Uma vez identificadas as tradições dentro de cada região, o passo seguinte será
correlacioná-las com as culturas arqueológicas encontradas nas escavações. Se houver a
possibilidade de um a mistura de vários estilos ou tradições entre as figuras de um
mesmo painel, será indispensável procurar-se descobrir a ordem sucessória entre os
grafismos. Datação, associação e esquemas de sucessão das obras são, na atualidade,
alguns dos maiores desafios para o arqueólogo.
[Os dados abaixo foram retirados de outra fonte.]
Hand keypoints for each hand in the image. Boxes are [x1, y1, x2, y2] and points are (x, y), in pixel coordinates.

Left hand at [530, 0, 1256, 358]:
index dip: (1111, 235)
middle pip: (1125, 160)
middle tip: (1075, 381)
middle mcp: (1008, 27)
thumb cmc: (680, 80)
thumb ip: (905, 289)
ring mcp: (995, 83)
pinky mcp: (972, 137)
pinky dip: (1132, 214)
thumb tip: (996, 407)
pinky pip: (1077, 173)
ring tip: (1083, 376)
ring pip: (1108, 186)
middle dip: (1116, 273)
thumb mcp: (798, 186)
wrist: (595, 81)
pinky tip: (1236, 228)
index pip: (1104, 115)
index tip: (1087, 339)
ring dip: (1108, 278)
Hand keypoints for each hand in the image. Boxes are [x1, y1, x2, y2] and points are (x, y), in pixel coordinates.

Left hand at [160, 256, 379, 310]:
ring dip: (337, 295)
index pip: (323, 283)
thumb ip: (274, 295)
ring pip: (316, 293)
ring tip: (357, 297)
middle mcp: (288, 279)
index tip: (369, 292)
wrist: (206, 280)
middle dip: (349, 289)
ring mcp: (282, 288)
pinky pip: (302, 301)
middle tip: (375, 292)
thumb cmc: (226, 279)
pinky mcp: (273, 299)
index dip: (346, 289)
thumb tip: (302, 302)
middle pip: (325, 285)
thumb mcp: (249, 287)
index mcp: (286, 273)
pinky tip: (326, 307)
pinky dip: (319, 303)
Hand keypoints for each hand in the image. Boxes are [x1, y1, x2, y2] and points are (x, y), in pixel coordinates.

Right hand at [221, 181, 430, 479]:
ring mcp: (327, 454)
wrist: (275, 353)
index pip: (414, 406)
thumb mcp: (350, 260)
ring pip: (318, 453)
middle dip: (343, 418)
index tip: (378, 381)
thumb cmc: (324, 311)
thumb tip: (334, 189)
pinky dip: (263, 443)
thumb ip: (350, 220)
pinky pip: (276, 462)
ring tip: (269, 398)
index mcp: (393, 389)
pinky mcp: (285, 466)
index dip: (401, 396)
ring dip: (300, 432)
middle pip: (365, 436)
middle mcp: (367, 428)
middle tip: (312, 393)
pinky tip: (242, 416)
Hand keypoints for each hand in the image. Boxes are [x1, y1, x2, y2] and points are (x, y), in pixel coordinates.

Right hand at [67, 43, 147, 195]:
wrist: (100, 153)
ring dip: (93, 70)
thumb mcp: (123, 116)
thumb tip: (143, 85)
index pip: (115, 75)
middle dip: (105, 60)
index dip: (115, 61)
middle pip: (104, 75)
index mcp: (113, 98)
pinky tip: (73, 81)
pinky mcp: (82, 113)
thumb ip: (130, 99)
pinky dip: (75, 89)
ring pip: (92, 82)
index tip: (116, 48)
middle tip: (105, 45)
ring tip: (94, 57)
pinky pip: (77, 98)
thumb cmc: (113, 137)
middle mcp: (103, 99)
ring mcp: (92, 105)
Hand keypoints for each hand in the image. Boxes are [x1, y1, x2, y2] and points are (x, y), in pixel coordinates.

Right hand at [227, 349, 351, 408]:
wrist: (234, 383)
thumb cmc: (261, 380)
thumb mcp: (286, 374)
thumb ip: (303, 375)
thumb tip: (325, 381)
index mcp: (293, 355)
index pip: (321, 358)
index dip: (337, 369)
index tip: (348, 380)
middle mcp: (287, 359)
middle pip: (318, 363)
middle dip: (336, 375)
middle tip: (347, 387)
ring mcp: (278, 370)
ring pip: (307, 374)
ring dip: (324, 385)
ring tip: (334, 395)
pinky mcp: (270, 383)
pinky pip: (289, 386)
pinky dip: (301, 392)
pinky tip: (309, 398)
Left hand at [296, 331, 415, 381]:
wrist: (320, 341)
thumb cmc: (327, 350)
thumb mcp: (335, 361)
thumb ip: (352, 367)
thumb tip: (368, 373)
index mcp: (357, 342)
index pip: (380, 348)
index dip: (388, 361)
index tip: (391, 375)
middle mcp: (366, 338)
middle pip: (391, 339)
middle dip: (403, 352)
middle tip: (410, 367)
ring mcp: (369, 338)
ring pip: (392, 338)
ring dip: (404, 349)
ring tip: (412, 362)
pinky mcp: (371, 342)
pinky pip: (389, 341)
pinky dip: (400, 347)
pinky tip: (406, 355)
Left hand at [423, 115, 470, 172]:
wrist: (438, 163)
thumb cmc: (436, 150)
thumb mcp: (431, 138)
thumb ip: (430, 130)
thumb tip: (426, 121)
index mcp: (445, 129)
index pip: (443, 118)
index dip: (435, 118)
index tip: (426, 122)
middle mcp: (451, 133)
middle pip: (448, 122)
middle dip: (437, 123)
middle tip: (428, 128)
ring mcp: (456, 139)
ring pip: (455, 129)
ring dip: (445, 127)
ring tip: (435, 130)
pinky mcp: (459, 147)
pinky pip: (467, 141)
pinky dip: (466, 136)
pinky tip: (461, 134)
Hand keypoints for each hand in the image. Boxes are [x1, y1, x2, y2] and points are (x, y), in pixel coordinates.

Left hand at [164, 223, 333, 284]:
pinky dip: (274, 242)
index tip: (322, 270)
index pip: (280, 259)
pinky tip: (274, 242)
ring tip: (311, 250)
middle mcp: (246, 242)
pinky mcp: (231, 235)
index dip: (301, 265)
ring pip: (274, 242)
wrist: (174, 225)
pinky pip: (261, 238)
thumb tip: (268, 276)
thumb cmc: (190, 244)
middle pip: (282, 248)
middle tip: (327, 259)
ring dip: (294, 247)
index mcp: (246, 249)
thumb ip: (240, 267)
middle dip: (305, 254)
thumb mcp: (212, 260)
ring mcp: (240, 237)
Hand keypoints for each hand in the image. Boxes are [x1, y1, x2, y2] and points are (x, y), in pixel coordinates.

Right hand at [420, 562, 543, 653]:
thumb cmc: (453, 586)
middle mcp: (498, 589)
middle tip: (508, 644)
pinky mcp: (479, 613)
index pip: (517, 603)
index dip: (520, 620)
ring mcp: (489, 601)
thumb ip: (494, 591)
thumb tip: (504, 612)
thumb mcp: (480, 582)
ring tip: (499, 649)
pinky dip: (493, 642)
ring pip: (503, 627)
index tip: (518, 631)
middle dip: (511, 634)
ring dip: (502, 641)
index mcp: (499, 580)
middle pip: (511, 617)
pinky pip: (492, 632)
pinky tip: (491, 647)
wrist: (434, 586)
Encontramos no Brasil as mesmas tendências interpretativas que se sucederam
no resto do mundo, particularmente na Europa. Poucas pessoas recusaram às obras
rupestres brasileiras um sentido, descritivo ou simbólico. Considerá-las simples
manifestações ‘artísticas’ é difícil, mesmo porque muitas pinturas foram realizadas em
lugares de dificílimo acesso. Muitos autores antigos pensaram que se tratava de
descrições de caçadas ou batalhas (desde Debret), ou de ‘genealogias’, onde as figuras
teriam um valor quase que ideográfico (T. Sampaio). De maneira geral, é comum
atribuir-se um valor religioso ou mágico (culto estelar,- magia simpática da caça, etc.).
Portanto, a arqueóloga Emperaire costumava dizer que a arte rupestre parecia o
campo mais fácil de ser estudado na arqueologia: o ‘aficionado’ não tem dificuldade em
discursar sobre vestígios, tão visíveis sem precisar de escavação, e tão mudos que
aceitam qualquer interpretação; mas acrescentava que, na realidade, trata-se do capítulo
mais complexo, e no qual se cometem os maiores erros.